Only mad dogs and Englishmen go out in the noonday sun


“Mad dogs and Englishmen go out in the noonday sun,” wrote Noel Coward in a comic song. This song came to mind as I went fishing Sunday afternoon on July 1st. I set out to try my luck at the Kars boat launch, but somehow wandered off course ending up at the Baxter Conservation Area. I turned back and stopped at a bridge over a creek that empties into the Rideau River, just outside Kars. I got out of the Jeep to check out the spot. I thought it might be a decent place to cast some lines for panfish. I found well-worn paths leading to the river’s edge and guessed that this must be a good spot for fishing. I carried my gear to the edge of the Rideau River and made my first cast. I brought my ABU Garcia combo—a light rod and spinning reel with 6 lb. test. I got a bite right away, only to have the fish swipe the bait. I used the worms left over from my previous fishing expedition the Friday before. The worms were dead; they did not survive the heat on the last outing. The dead worms did not stop the fish from biting. In short order, I landed several perch and pumpkinseed, most of which were too small to keep. I caught a few bluegills also, though none big enough for the pan. Sweat poured off me as I made repeated casts. It was oppressively hot, more than 40 C with the humidex.

The terrain at the river’s edge is entirely different from that on the open water and brought new challenges. I lost a couple of hooks and sinkers when the line tangled on vegetation. I hooked a nice fish only to have the line snap when the fish circled a weed bed. Presumably, there is a fish in this stretch of the Rideau River with a hook in its mouth and trailing fishing line with a sinker attached. I had a couple of tangles with the fishing line around the rod. They were so severe I had to cut the line and retie the hook, and put the sinker and slip bobber on anew. One time I lost the hook and sinker but retrieved the slip bobber with my landing net. I learned to take great care in landing a fish in such habitat. I did not have to cast far to find fish. The water is quite shallow and weeds quite thick. There were lily pads on the left side of the riverbank. By the time I ran out of worms, I had four nice pumpkinseeds in the cooler. I am getting the hang of pan fishing.
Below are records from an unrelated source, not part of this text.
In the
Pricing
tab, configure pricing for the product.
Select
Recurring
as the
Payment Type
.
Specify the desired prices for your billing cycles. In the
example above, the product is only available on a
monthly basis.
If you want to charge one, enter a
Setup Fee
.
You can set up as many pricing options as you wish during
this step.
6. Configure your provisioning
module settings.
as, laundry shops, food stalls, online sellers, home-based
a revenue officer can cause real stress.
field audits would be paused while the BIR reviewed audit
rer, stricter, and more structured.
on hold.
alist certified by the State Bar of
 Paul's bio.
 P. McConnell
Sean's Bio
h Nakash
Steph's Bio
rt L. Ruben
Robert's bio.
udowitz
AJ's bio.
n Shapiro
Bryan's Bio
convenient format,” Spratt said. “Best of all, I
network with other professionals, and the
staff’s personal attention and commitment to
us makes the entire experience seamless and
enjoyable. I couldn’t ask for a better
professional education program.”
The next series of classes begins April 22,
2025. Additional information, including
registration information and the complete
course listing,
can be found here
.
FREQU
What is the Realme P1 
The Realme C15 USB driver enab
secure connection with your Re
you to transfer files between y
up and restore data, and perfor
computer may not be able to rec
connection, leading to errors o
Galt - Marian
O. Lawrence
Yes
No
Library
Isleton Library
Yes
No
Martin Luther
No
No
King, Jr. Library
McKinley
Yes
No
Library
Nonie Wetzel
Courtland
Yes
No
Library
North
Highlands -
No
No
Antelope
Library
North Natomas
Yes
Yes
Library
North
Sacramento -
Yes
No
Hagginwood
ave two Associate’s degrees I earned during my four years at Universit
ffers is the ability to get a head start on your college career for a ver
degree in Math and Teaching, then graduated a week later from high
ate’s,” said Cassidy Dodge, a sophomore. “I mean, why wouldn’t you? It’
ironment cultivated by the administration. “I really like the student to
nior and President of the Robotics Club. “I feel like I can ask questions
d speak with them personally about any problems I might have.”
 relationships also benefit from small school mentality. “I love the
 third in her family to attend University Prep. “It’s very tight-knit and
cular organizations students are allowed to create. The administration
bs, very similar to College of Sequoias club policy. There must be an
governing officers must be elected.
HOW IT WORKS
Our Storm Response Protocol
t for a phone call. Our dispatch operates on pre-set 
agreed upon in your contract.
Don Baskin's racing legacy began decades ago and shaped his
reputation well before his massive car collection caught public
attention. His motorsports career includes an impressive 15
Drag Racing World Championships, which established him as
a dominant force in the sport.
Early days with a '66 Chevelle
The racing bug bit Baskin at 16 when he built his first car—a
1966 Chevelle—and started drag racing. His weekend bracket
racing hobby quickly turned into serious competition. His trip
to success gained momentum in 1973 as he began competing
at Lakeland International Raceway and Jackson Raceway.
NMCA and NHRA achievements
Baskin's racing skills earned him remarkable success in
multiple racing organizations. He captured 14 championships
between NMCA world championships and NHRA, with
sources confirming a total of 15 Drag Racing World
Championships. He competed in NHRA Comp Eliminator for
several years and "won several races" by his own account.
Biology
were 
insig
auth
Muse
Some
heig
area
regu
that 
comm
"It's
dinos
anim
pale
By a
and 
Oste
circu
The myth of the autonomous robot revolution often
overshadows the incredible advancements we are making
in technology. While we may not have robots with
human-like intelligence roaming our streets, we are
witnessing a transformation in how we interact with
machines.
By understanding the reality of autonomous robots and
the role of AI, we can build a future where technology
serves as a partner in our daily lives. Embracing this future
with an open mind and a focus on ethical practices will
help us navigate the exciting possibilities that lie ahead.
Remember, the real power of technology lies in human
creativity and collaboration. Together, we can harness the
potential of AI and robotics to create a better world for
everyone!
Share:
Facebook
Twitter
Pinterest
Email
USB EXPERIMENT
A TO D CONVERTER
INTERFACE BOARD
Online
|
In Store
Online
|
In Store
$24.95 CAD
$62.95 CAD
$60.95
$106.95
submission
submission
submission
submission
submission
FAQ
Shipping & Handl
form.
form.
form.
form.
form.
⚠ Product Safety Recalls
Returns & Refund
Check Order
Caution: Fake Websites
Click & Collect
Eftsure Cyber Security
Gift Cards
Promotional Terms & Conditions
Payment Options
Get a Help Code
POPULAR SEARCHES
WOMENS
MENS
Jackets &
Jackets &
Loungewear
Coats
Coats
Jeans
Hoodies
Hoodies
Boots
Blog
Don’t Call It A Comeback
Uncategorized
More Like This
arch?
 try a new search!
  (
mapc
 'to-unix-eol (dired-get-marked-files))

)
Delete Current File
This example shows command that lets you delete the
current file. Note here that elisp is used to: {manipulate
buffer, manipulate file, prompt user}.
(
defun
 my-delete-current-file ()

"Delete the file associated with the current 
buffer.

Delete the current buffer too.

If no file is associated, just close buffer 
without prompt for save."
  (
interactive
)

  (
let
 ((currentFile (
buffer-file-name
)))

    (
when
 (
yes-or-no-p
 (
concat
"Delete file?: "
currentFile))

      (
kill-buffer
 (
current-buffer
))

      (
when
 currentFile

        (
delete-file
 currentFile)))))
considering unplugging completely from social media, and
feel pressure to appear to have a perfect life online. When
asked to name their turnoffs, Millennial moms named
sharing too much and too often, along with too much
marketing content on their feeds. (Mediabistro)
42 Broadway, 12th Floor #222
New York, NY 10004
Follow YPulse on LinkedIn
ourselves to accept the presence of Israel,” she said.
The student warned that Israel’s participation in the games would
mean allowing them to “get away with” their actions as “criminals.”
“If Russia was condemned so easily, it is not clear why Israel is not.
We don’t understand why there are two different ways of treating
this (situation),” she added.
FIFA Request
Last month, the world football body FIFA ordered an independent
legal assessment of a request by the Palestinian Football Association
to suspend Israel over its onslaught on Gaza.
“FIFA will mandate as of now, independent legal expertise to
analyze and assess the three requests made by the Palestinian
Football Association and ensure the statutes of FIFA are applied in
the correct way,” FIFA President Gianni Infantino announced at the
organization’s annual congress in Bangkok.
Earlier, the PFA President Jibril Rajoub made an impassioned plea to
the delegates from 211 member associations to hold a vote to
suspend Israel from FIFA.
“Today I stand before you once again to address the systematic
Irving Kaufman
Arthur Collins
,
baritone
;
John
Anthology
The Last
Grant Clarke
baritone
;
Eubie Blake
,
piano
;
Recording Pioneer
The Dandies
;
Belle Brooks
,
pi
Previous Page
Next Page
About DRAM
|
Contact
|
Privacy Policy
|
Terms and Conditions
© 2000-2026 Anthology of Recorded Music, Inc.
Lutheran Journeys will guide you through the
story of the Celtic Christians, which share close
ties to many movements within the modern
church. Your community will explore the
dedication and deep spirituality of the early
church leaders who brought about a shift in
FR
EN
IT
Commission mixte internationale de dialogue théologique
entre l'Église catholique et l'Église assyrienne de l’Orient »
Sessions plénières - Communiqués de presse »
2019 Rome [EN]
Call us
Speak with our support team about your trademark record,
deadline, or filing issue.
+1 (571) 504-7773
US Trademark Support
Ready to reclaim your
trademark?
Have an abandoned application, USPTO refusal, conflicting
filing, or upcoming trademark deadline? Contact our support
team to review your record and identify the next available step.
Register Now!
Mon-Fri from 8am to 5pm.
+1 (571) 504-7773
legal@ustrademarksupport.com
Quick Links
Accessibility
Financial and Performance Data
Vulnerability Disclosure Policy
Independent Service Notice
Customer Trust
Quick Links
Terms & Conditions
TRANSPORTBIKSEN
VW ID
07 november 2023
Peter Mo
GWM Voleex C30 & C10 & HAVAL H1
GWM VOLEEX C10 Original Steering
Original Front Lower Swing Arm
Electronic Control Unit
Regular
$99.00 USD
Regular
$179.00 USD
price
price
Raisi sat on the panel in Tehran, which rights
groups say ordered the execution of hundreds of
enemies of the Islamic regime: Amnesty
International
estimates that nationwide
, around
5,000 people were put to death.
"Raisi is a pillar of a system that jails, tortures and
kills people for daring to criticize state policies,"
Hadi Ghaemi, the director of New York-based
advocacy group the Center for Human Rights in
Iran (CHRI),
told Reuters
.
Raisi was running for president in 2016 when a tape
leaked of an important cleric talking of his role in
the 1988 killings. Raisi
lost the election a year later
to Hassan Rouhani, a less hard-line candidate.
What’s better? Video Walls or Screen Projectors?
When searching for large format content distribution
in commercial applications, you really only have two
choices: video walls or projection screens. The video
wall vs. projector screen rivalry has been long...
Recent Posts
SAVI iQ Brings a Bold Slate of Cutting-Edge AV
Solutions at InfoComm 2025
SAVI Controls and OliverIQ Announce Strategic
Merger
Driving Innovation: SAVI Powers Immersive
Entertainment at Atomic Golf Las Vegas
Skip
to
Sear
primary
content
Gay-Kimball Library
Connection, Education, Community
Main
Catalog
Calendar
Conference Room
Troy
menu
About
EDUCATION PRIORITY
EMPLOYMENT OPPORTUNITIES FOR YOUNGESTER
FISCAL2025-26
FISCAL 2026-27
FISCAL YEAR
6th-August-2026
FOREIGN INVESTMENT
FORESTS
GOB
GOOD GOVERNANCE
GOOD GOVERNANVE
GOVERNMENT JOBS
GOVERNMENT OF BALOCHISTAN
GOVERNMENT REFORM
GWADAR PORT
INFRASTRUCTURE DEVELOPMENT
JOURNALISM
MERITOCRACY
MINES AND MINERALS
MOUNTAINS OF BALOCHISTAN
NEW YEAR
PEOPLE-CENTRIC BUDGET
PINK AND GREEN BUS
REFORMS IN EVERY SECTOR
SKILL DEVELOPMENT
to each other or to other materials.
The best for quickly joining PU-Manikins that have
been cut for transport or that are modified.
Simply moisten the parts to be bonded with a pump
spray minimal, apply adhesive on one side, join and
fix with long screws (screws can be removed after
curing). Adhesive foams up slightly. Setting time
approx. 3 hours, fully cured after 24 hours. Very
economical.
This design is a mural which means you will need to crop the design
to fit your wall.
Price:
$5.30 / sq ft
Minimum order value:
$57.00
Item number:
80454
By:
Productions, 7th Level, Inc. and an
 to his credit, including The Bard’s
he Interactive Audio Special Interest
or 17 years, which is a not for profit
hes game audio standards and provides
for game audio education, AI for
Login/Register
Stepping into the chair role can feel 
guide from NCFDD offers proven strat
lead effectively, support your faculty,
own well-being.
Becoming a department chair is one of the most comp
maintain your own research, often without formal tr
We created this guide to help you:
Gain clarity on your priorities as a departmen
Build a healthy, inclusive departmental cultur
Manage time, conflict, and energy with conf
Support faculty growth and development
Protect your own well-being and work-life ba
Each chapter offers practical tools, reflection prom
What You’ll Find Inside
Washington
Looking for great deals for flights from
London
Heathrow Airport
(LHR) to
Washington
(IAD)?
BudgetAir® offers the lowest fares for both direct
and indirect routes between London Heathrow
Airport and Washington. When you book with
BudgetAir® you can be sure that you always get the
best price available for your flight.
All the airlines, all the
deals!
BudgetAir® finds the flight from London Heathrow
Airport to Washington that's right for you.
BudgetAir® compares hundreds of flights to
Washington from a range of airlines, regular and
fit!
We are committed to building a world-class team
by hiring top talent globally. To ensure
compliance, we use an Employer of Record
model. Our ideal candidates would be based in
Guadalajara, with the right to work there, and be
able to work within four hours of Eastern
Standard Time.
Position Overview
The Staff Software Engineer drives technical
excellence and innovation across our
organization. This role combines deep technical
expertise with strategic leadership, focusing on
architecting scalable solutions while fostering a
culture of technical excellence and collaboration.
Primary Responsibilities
At home, I finally mastered filleting fish. I had a little difficulty with the previous patch of fish. I took the time to review some videos on YouTube on how to fillet fish. Viewing these videos proved very helpful. I am confident I can adequately fillet fish now. Despite the oppressive heat and humidity, the tangled fishing line, and the loss of hooks and sinkers, I had a great time. I had one more bit of misfortune at home. I caught a lot of the action on the riverbank on my GoPro camera. I downloaded the raw footage from the camera to the computer, or so I thought. I hastily deleted the video footage from my GoPro, only to find that most of the footage had not downloaded. Note to self: next time do not be in such a hurry to delete the footage from the GoPro until you are sure it successfully downloaded to the computer! Despite the loss of the tackle and video footage, I look forward to my next fishing adventure.